Peut-on apprendre de ses voisins ? Si oui, la vague de mécontentement qui accompagne la publication des tests de fin de primaire en Angleterre devrait nous être utile au moment où, à notre tour, nous sommes touchés par la tentation du pilotage par l’évaluation. Rappelons que l’Angleterre applique depuis plusieurs années les bases d’un système qui s’annonce en France : tests nationaux, suivis par la publication de leurs résultats pour chaque école, libre choix de l’établissement par les parents sensé sanctionner les « mauvaises écoles » et les pousser à s’améliorer.
Cette année, les tests de fin d’école primaire ne satisfont que le ministre des écoles. Il relève que 81% des élèves ont atteint le niveau attendu en anglais (+1%), 78% en maths (+1% aussi). Pour le ministre c’est 100 000 enfants en plus qui ont atteint un niveau correct en anglais par rapport à 1997, 90 000 en maths.
Mais pour la première fois des voix s’élèvent pour contester les évaluations. C’est le cas des parents qui se plaignent des retards : tous les tests ne sont toujours pas corrigés. Cela jette un doute sur les résultats : les tests manquants sont-ils susceptibles de modifier les scores, et donc le classement des écoles ?

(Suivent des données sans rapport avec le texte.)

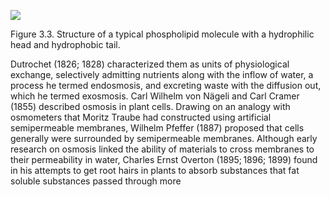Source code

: ![](https://cdn.mathpix.com/cropped/2024_06_22_c8581d0800e96afbf730g-1.jpg?height=1170&width=944&top_left_y=206&top_left_x=299)

Figure 3.3. Structure of a typical phospholipid molecule with a hydrophilic head and hydrophobic tail.

Dutrochet (1826; 1828) characterized them as units of physiological exchange, selectively admitting nutrients along with the inflow of water, a process he termed endosmosis, and excreting waste with the diffusion out, which he termed exosmosis. Carl Wilhelm von Nägeli and Carl Cramer (1855) described osmosis in plant cells. Drawing on an analogy with osmometers that Moritz Traube had constructed using artificial semipermeable membranes, Wilhelm Pfeffer (1887) proposed that cells generally were surrounded by semipermeable membranes. Although early research on osmosis linked the ability of materials to cross membranes to their permeability in water, Charles Ernst Overton $(1895 ; 1896$; 1899) found in his attempts to get root hairs in plants to absorb substances that fat soluble substances passed through more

Le syndicat des chefs d’établissement s’inquiète de certains résultats. Si les objectifs fixés par le gouvernement sont bien atteints (81% au niveau 4 en anglais par exemple), les résultats montrent une baisse sensible du nombre d’élèves ayant atteint le niveau supérieur 5 : 29% au lieu de 34% en anglais par exemple. Comment expliquer ces évolutions divergentes ?
Selon le Guardian, 90% des écoles mettraient en doute la valeur des tests. Pire : les chefs d’établissement craignent que les tests aient un effet négatif sur l’enseignement. « Le niveau 4 est le repère pour le gouvernement. Il y met tout son poids. Le niveau 5 est moins important pour les écoles. Tous les efforts vont sur le niveau 4 ». Pressés à obtenir davantage d’élèves au niveau 4, les enseignants s’occuperaient prioritairement des élèves médiocres et s’occuperaient moins des meilleurs et des plus faibles. Ils travailleraient pour les tests.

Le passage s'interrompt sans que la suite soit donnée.